Last updated on June 17, 2022
When I received a letter from Faye that she was retiring from the House, I knew I wanted to attend her going away party. We brought balloons and celebrated with the extended Ronald McDonald House family this new season in her life as she made plans to return to her home in Jacksonville. What I didn‘t know is one week later (see the photos), my 7-year-old daughter from Nepal would be rushed to Shands after becoming unconscious from a partial complex epileptic seizure.
I didn’t go home during the first seven days of Manisha’s hospitalization. Even though I live in Gainesville, it was too far to travel. I wanted to be within walking distance of the hospital in case she needed me or if something happened.
During Manisha’s hospitalization, I met other families with sick children. For those from out of town, the Ronald McDonald House was everything. I saw once again how much the House meant to those families.
Because the doctors at Shands were unable to come to a definitive diagnosis for my daughter’s medical emergency, I took Manisha to Yale for a second opinion. I knew there must be a Ronald McDonald House near the hospital, and upon doing a little research, I found one. We booked our reservations to stay at the House. Upon arriving, the House put us up in a hotel because of renovations, so we didn’t stay at the House, but they paid the costs for us to stay at a motel across from the hospital.
Life is like a merry‑go‑round, isn’t it? When I arrived to deliver my books to the Ronald McDonald House, I had no idea I was going to share my story with the House staff. Sheri Houston, the executive director, said I was her Godwink. The House is in the process of raising donations to expand. Too many families must wait on a waiting list because the House is always full. Ms. Houston asked me if I would be willing to be an ambassador and share my story of how much the Ronald McDonald House meant to me. I didn’t tell her this, but I knew this was my opportunity to pay it forward, as I had asked God to show me. My trip that morning wasn’t just to deliver books. It was to share my heart.

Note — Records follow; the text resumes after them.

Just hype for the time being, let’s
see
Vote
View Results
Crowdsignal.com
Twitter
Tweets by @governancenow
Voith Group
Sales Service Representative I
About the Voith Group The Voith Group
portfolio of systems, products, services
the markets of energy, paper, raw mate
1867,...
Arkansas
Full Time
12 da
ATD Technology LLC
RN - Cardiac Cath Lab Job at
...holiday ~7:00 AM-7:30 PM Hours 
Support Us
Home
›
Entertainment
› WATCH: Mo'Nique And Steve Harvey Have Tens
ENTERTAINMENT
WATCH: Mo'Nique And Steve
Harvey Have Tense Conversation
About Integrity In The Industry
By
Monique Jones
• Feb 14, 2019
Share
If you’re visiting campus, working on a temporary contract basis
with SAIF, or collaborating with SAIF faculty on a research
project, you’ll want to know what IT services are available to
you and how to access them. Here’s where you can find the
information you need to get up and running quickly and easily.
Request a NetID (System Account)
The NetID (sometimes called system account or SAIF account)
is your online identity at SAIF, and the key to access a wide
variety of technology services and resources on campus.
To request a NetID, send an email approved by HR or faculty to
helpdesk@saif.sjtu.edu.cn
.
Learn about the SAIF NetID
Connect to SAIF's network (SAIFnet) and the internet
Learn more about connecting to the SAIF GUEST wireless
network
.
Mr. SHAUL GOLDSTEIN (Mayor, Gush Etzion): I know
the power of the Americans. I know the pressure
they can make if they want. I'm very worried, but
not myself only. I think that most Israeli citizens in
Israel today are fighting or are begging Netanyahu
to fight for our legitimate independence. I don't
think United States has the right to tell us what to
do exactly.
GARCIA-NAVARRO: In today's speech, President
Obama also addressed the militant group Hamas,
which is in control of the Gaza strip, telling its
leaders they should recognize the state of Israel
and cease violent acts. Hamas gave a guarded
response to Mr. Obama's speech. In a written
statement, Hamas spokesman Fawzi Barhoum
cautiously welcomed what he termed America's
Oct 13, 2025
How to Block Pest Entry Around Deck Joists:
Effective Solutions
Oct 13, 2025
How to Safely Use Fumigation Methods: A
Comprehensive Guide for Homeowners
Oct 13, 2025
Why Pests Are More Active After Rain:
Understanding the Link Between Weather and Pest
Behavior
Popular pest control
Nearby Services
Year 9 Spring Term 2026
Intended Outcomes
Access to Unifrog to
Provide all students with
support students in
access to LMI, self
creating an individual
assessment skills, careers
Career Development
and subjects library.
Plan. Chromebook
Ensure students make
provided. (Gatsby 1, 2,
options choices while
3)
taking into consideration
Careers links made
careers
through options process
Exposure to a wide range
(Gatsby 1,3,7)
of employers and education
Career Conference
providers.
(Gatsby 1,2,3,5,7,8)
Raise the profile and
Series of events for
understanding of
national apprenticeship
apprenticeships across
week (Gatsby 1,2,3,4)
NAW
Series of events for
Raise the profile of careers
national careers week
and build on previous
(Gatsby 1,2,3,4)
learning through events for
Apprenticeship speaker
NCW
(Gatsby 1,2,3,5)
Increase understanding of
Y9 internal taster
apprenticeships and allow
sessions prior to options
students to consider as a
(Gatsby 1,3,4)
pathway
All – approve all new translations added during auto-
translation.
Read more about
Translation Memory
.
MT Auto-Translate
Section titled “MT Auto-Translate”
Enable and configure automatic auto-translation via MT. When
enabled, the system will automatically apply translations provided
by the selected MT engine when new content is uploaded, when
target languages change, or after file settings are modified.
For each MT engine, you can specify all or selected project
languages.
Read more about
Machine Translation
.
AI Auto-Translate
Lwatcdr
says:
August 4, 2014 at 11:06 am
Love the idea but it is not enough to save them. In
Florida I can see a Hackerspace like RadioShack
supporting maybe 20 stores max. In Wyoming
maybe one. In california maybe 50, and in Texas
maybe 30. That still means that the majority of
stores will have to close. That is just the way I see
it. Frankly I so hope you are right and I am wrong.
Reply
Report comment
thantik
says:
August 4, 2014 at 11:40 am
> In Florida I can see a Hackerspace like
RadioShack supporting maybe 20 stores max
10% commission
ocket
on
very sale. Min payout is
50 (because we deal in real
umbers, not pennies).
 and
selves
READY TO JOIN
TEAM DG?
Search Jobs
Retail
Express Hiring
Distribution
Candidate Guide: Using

I’m thankful to say that Manisha, who is twenty-five now, is healthy and seizure-free. The doctors determined she did not have a tumor and diagnosed her with neurocysticercosis—a parasitic infection of the brain caused by a tapeworm lavae, something she contracted before I adopted her from Nepal.
I am convinced life is full of Godwinks and divine appointments. If I have piqued your interest, I hope you will take this opportunity to learn more about the Ronald McDonald House. Many opportunities abound, including volunteering, cooking a meal, donating money that will go toward the expansion—even learning more about how the Gainesville community is helping families and children from around the world.
The storms of unforeseen medical crises hit hard and when least expected, but at the Ronald McDonald House, families don’t have to walk that road alone. A volunteer, staff member, or friend is always nearby ready to help and offer hope.